**What you are asked to do:** What you return must be the full data, repeated verbatim, with no pictures in it.

**Data excerpt:**
..........

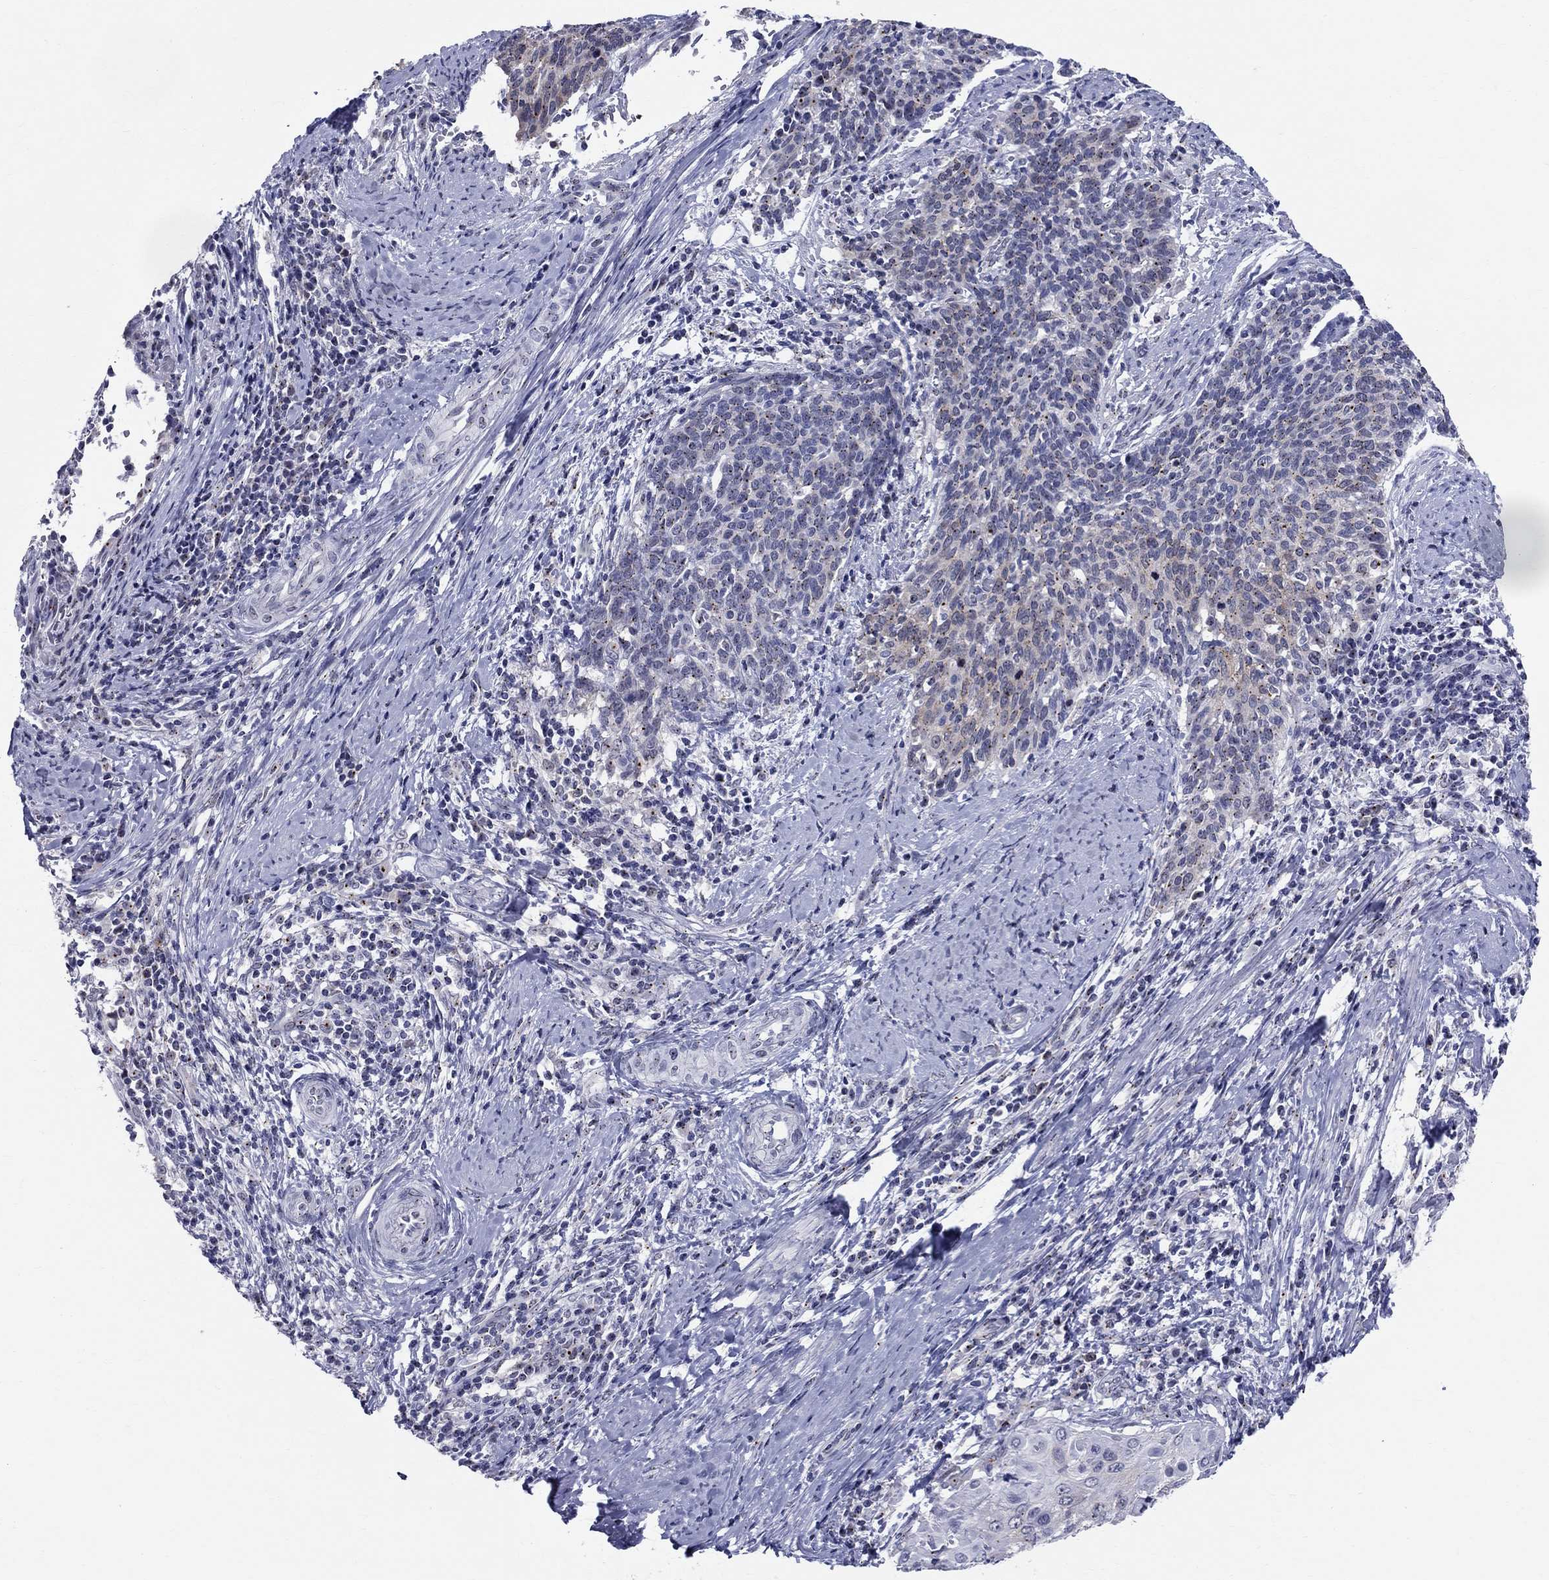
{"staining": {"intensity": "negative", "quantity": "none", "location": "none"}, "tissue": "cervical cancer", "cell_type": "Tumor cells", "image_type": "cancer", "snomed": [{"axis": "morphology", "description": "Squamous cell carcinoma, NOS"}, {"axis": "topography", "description": "Cervix"}], "caption": "Tumor cells are negative for protein expression in human cervical cancer. (DAB immunohistochemistry (IHC) with hematoxylin counter stain).", "gene": "CEP43", "patient": {"sex": "female", "age": 39}}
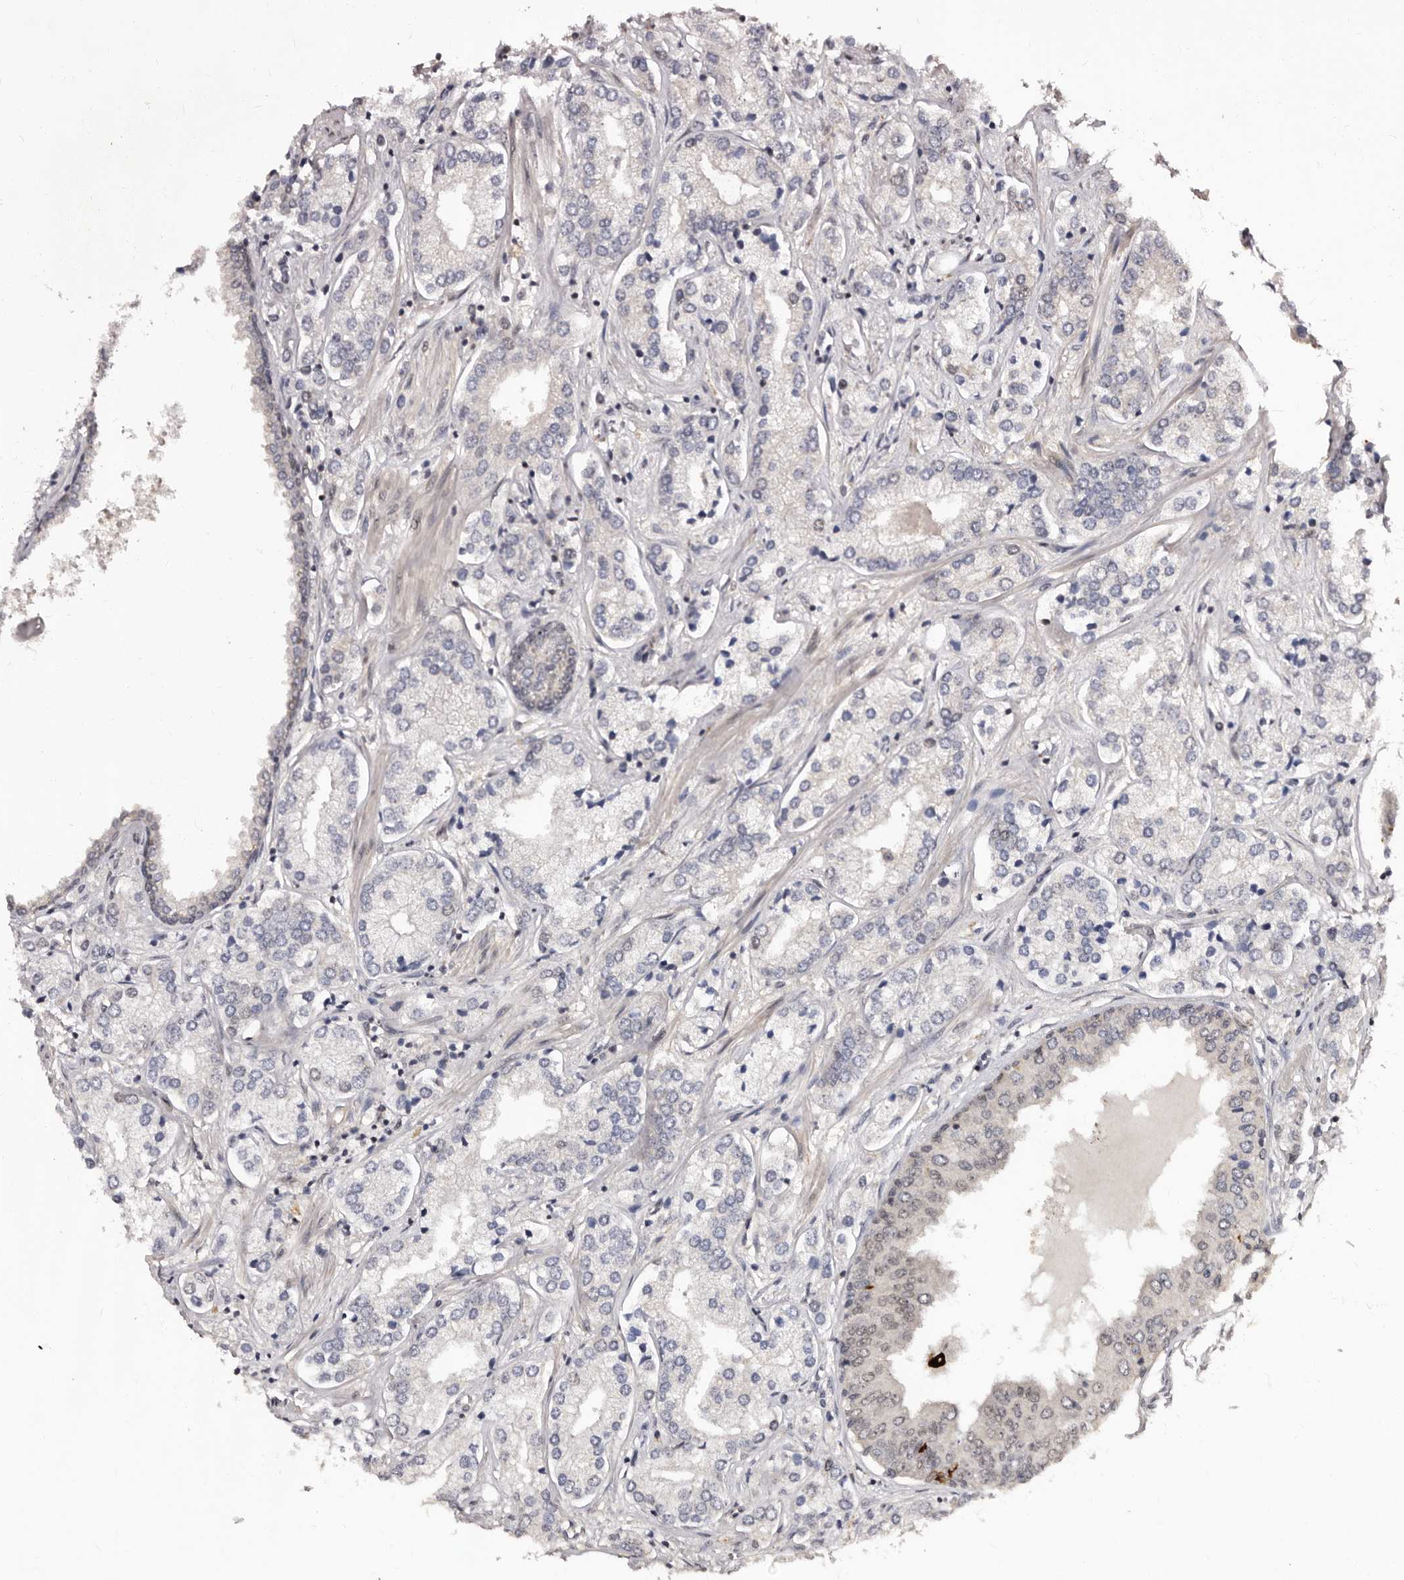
{"staining": {"intensity": "negative", "quantity": "none", "location": "none"}, "tissue": "prostate cancer", "cell_type": "Tumor cells", "image_type": "cancer", "snomed": [{"axis": "morphology", "description": "Adenocarcinoma, High grade"}, {"axis": "topography", "description": "Prostate"}], "caption": "Prostate cancer (high-grade adenocarcinoma) stained for a protein using IHC exhibits no expression tumor cells.", "gene": "TBC1D22B", "patient": {"sex": "male", "age": 66}}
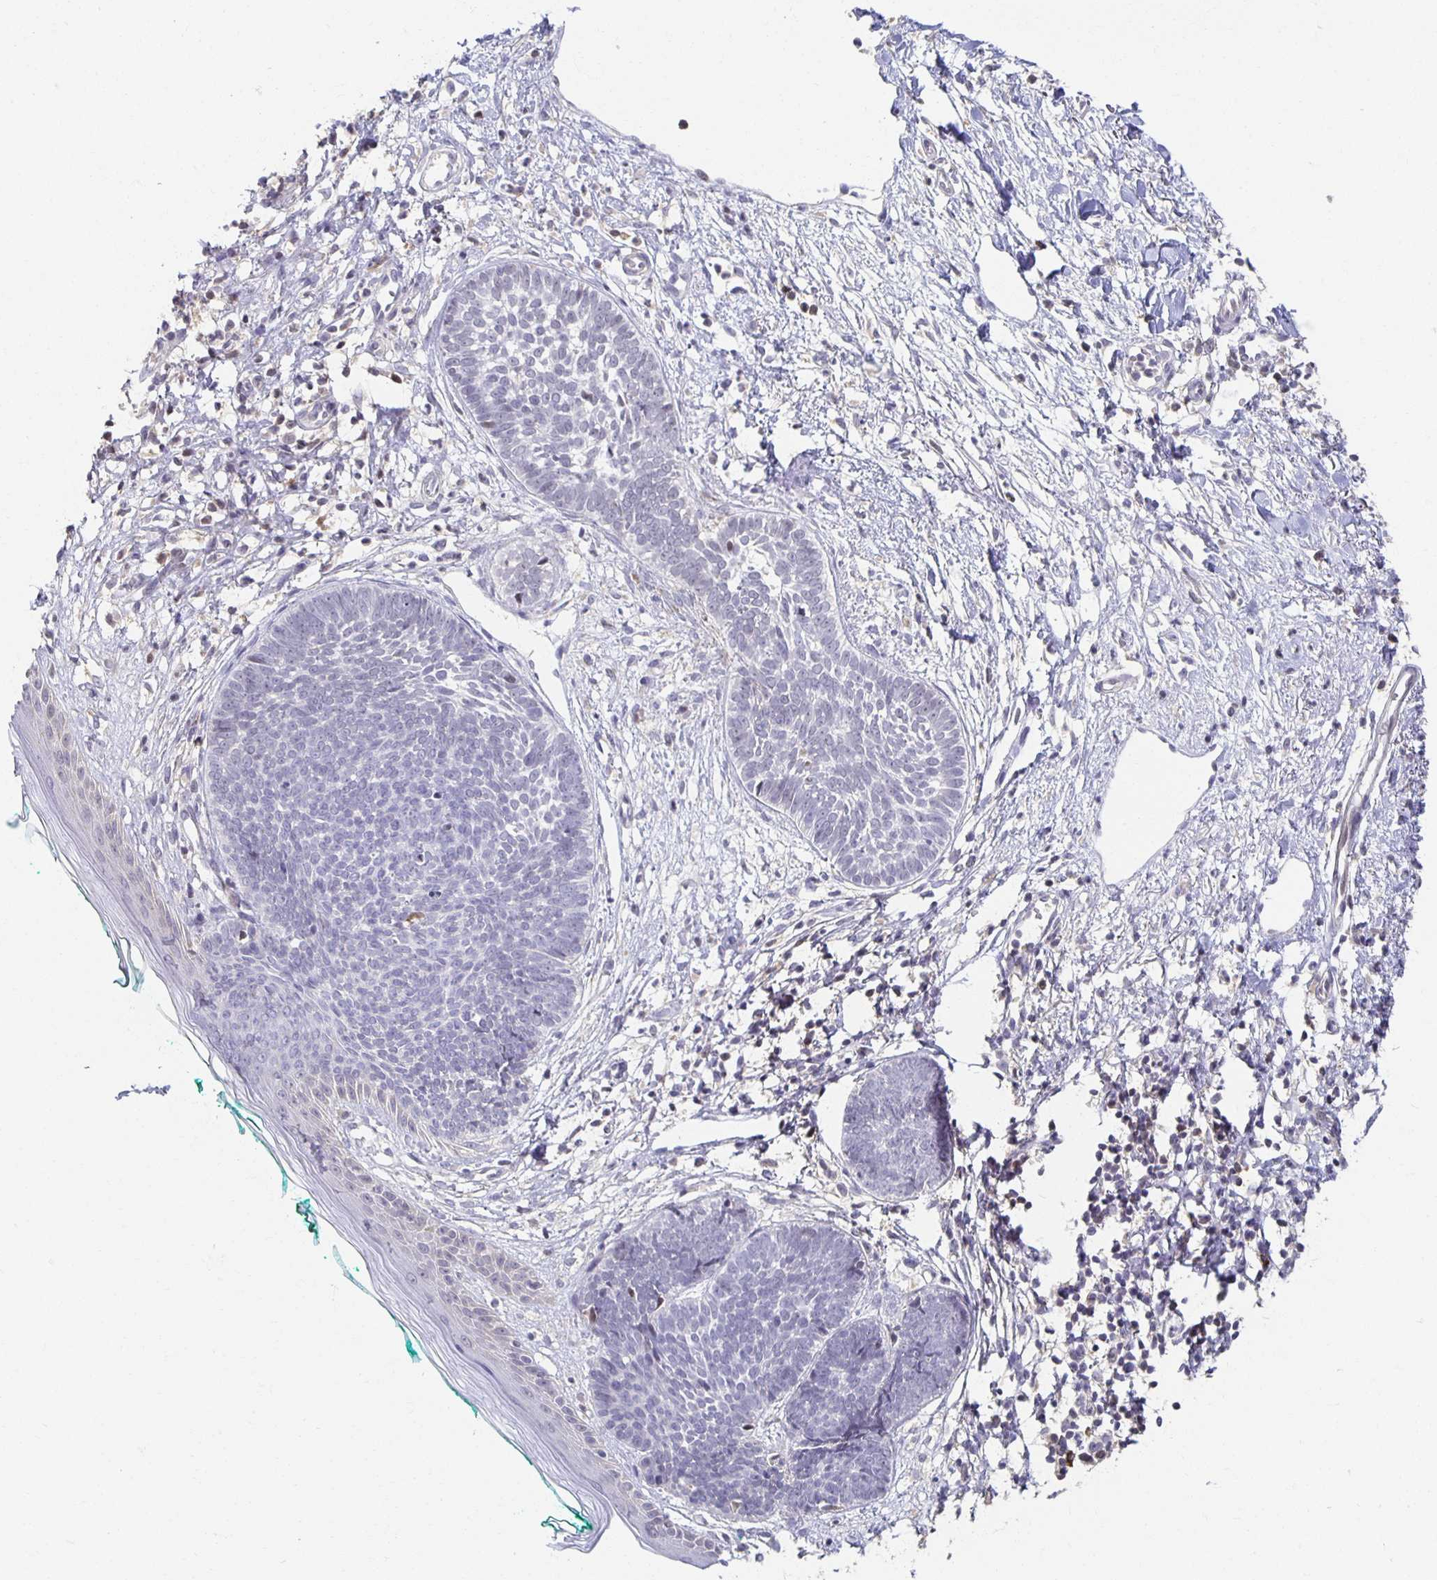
{"staining": {"intensity": "negative", "quantity": "none", "location": "none"}, "tissue": "skin cancer", "cell_type": "Tumor cells", "image_type": "cancer", "snomed": [{"axis": "morphology", "description": "Basal cell carcinoma"}, {"axis": "topography", "description": "Skin"}, {"axis": "topography", "description": "Skin of neck"}, {"axis": "topography", "description": "Skin of shoulder"}, {"axis": "topography", "description": "Skin of back"}], "caption": "This is a micrograph of immunohistochemistry (IHC) staining of skin cancer (basal cell carcinoma), which shows no staining in tumor cells. The staining is performed using DAB (3,3'-diaminobenzidine) brown chromogen with nuclei counter-stained in using hematoxylin.", "gene": "ZNF692", "patient": {"sex": "male", "age": 80}}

..........

**Response for this exercise:**
{"staining": {"intensity": "negative", "quantity": "none", "location": "none"}, "tissue": "cervical cancer", "cell_type": "Tumor cells", "image_type": "cancer", "snomed": [{"axis": "morphology", "description": "Squamous cell carcinoma, NOS"}, {"axis": "topography", "description": "Cervix"}], "caption": "Tumor cells are negative for protein expression in human cervical cancer. (DAB immunohistochemistry (IHC) with hematoxylin counter stain).", "gene": "CEP43", "patient": {"sex": "female", "age": 39}}
{"staining": {"intensity": "negative", "quantity": "none", "location": "none"}, "tissue": "prostate cancer", "cell_type": "Tumor cells", "image_type": "cancer", "snomed": [{"axis": "morphology", "description": "Adenocarcinoma, High grade"}, {"axis": "topography", "description": "Prostate"}], "caption": "Prostate cancer (high-grade adenocarcinoma) stained for a protein using IHC exhibits no expression tumor cells.", "gene": "TBC1D22B", "patient": {"sex": "male", "age": 66}}
{"staining": {"intensity": "negative", "quantity": "none", "location": "none"}, "tissue": "skin cancer", "cell_type": "Tumor cells", "image_type": "cancer", "snomed": [{"axis": "morphology", "description": "Basal cell carcinoma"}, {"axis": "topography", "description": "Skin"}, {"axis": "topography", "description": "Skin of neck"}, {"axis": "topography", "description": "Skin of shoulder"}, {"axis": "topography", "description": "Skin of back"}], "caption": "This is a micrograph of immunohistochemistry (IHC) staining of skin cancer (basal cell carcinoma), which shows no staining in tumor cells. The staining is performed using DAB (3,3'-diaminobenzidine) brown chromogen with nuclei counter-stained in using hematoxylin.", "gene": "ZNF692", "patient": {"sex": "male", "age": 80}}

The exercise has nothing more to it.